= Gijsbert Verhoek =

Dutch Golden Age painter

Gysbert, or Gijsbert Verhoek (1644 in Bodegraven - 1690 in Amsterdam), was a Dutch Golden Age painter.

==Biography==
According to Houbraken he was the younger brother (by 11 years) of the glass painter Pieter Verhoek, who learned to paint from Jacob van der Ulft in Gorinchem. He learned to paint from his brother Pieter, who had moved to Amsterdam to take up marble-painting, an interior decoration form that had become more fashionable than glass painting. Gijsbert became the pupil of Adam Pijnacker, who knew his brother very well. He also became friends with the brothers Job and Gerrit Adriaenszoon Berckheyde.

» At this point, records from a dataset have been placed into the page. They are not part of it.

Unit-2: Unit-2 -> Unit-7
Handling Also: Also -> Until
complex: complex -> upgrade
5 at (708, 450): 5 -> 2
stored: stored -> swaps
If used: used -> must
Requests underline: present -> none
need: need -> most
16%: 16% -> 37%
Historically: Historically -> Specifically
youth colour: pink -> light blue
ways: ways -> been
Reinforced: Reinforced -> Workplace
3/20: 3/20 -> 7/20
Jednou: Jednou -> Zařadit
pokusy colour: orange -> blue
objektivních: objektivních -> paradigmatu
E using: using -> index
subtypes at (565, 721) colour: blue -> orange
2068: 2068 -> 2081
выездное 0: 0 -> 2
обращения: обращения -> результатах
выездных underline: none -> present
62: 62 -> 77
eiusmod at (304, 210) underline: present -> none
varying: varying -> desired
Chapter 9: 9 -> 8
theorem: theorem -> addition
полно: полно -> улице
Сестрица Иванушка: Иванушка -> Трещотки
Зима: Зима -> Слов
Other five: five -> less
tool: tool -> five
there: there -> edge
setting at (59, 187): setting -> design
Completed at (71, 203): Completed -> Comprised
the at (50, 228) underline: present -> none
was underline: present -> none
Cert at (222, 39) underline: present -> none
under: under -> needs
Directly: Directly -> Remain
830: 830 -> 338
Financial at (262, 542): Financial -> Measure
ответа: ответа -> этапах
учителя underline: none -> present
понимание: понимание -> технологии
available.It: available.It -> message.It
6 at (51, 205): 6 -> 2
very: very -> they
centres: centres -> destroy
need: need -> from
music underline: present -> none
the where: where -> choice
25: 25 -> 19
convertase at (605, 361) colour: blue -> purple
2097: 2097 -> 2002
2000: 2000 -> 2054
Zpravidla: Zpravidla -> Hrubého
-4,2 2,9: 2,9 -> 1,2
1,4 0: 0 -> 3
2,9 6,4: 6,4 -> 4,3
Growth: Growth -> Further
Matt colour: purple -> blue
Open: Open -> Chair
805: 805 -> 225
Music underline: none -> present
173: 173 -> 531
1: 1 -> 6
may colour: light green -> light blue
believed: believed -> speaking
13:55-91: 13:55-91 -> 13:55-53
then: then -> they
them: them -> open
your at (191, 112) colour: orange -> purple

He made drawings in the style of "Ludovicus Rouhier" or "den Bourgonjon". He died of gout and left a son who had been trained by his brother in marble-painting and who still conducted that business when Houbraken was writing (1704–1710).

According to the RKD he was a pupil of Pijnacker who was known for his scenes with soldiers and cavalry, both in paintings and drawings. He became a follower of Jacques Courtois and painted horsemen and cavalry scenes. He was buried in the Nieuwezijds Kapel.